We want to own property.

My father is retiring after working in the post office for forty years and is a widower. He's back in New Jersey where I grew up, but he's all on his own and I want to bring him out to Los Angeles so he's not lonely in his retirement years. 

For the past five years, my wife and I have lived in an apartment together, and before that, I lived with two guys in another apartment nearby. The four of us are all close friends and we hang out regularly and have a good rapport. 

As we all know, the housing market in Los Angeles is incredibly rough. My wife and I won't be able to afford a house on our own, much less one that will have an ADU for my dad, as he would most likely want some amount of privacy and freedom and not just a room in our house. Having done the barest of research, we've looked into the idea of pooling our money to try and buy a multifamily for my wife and I, my dad, and the two friends, as the two friends also want to stop renting and to start owning, even if it is part of a multifamily/apartment building. A place that has enough units that we could have renters beyond ourselves that would help offset the mortgage payments we would be paying.

The breakdown of what we know we have saved up that can be used for a downpayment:

My wife and I: $165,000~, can probably get that to $200,000 within a year. Our combined income is, on average, around $230,000 a year. My credit is above 800. My wife's is in the high 700s. 

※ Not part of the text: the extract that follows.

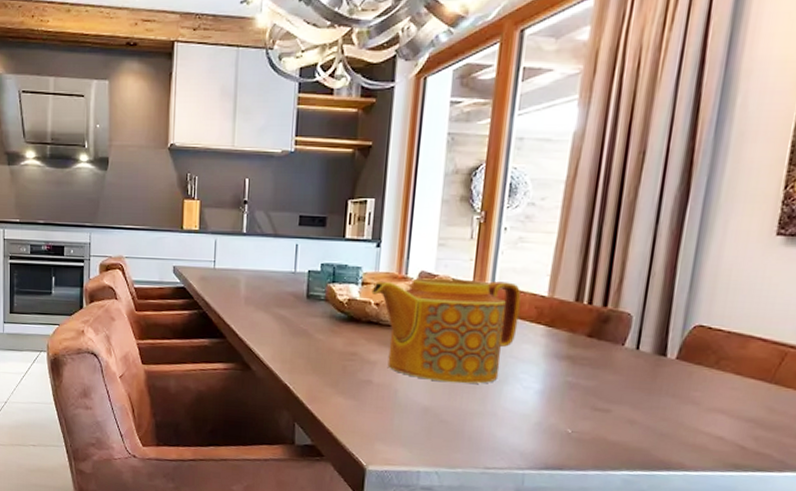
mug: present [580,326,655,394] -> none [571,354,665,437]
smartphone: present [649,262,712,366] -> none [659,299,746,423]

My Dad: $50,000-250,000 (the range is dependent on if he were to sell the NJ house and divest himself of the East Coast completely, or sell the NJ house and buy a NJ condo and use the difference to help contribute to a unit out here in LA. Just depends on how attached he is emotionally to NJ. The NJ house is probably not going to sell for a lot either way. As a postal employee, he has a guaranteed pension, but not a lot of savings -- I know, complications, complications). His pension plus survivor benefits will net him around $80,000 a year but I'd like to not have to rely on him spending too much in his retirement for this beyond the downpayment if possible. His credit is in the high 700s. 

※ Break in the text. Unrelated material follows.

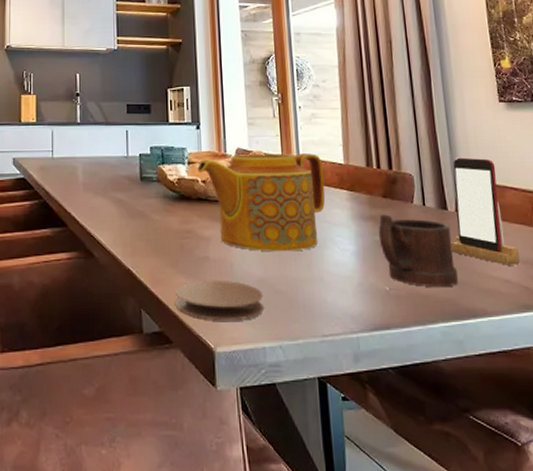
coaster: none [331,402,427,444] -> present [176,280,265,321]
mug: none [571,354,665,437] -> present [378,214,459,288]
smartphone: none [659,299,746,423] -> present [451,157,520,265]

Friend 1: $25,000, within a year he expects to have $60,000, which he will keep upping to get him to $100,000. This is a big thorn in our side for the plan. He generally makes around $100,000 a year. I don't know his credit.

Friend 2: $400,000. He inherited and is willing to use it all on this endeavor. He also makes around $100,000 a year. I don't know his credit.

NOW

With all of that said, where do I go from here? I'm itching to learn as much as I can. I want to find a way to make this work. Tell me how I can make it happen, tell me how I'm an idiot and it's impossible. Tell me the books, the courses, the websites, the certifications-- whatever you think I need to know to not be as ignorant as I am now.